From the newly formed relationship there came a new car with a new brand name, the Jensen-Healey. This was a whole new vehicle that promised much, but turned out to be very disappointing. Right from the outset there were problems with the build quality and with engine reliability.
First the car had a Vauxhall engine, after which a BMW engine was considered, before an untested and under developed Lotus unit was used. This engine seemed a wise choice, as not only did it satisfy the new US exhaust emission regulations, but it was designed to be fitted at an angle of 45 degrees, which meant it was not very tall; providing the opportunity to use a low profile body.
However, Qvale was impatient and insisted upon the engines being delivered early, way before they had been fully tested and developed. The finished car made its debut at the Geneva Motor Show in March 1972 and to the initial approval of the motoring press.
However, it wasn’t long though before the faults within the car became apparent, something, which cost the Jensen Motor Company a considerable amount of money, money they could not afford to spend.
In August 1972 the Mk11 version was released. This was a vastly improved car and was shortly improved again in November 1974 with the fitting of the German Getrag five-speed gearbox.
However, Donald Healey had become totally disillusioned with the whole Jensen organisation and left the Jensen Board, refusing to allow his name to be associated with the fixed-head, hatch-back GT version of the Jensen Healey car, simply named the Jensen GT, that was introduced in July 1975.
With the connection between Jensen and Austin, as well as their relationship with Donald Healey and Austin becoming a distant memory, Jensen lurched from one crisis to the next, but it was the energy crisis of 1974 that carried Jensen to the brink of total collapse. A plea for help to the serving Labour Government at the time was rebuffed, and in May 1976, Jensen Motors Ltd ceased trading forever.

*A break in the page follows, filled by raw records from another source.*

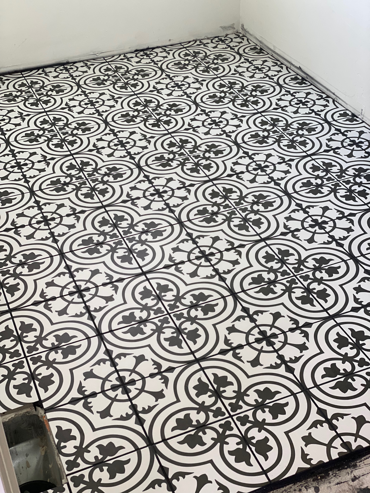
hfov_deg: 28.0
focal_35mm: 52
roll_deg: +1.3
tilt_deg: -36.2
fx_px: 741
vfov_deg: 36.8
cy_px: 246
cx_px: 185
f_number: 2
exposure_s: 1/122
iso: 125
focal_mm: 6
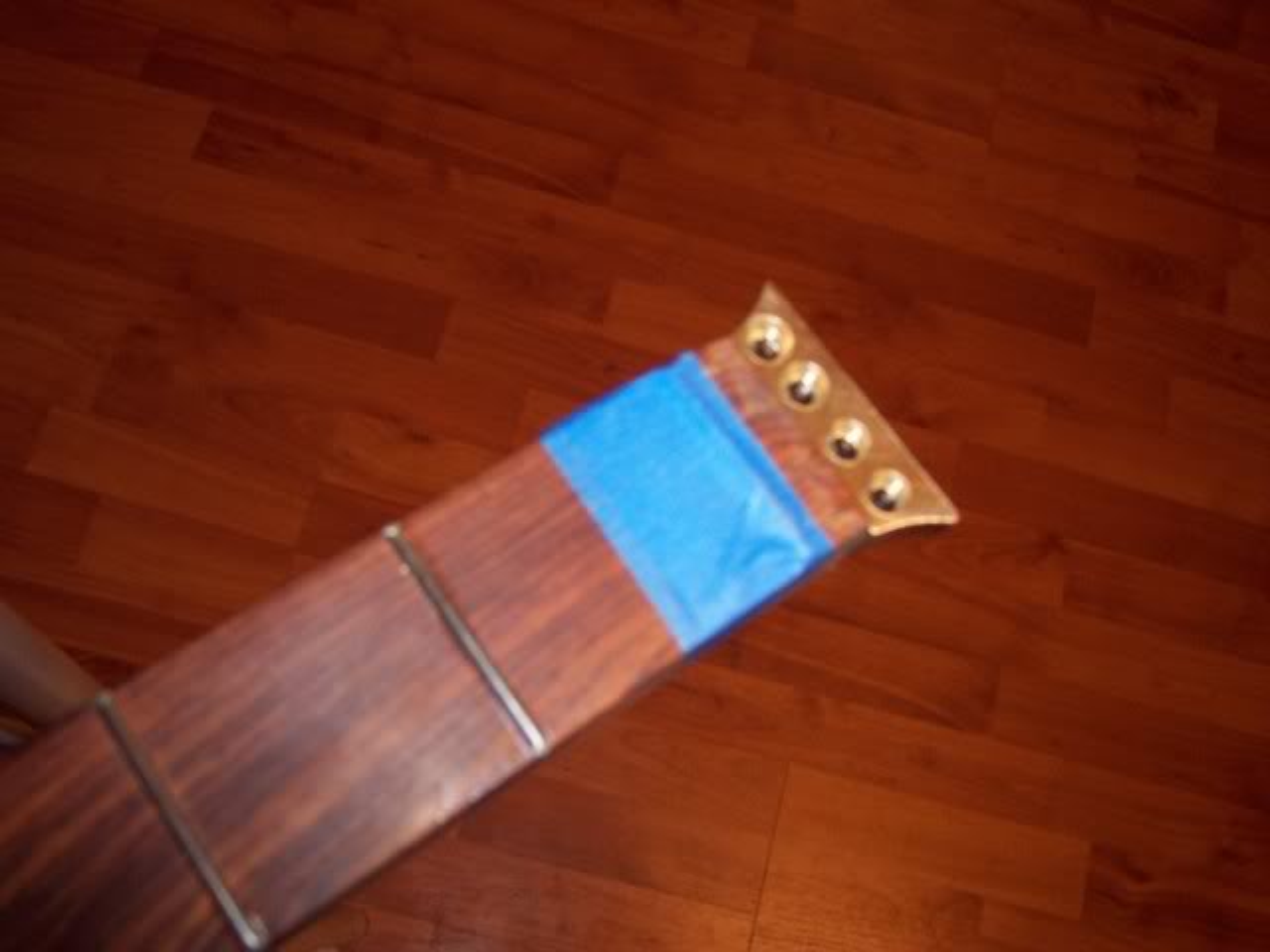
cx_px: 635
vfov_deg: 37.7
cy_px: 476
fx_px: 1394
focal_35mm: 38
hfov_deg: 49.0
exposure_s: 1/30
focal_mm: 8
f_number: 2.8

Following the demise of Jensen, Kjell Qvale purchased the company assets from the official receivers and went on to form another company that specialised in servicing and renovating Jensen cars, a project supplemented by the importation and distribution of Subaru and Hyundai cars.
Later attempts by various interested parties to resurect the name never got off the ground and it seems that the Jensen brand is just another of those great British names in car manufacture that will be confined to the history books.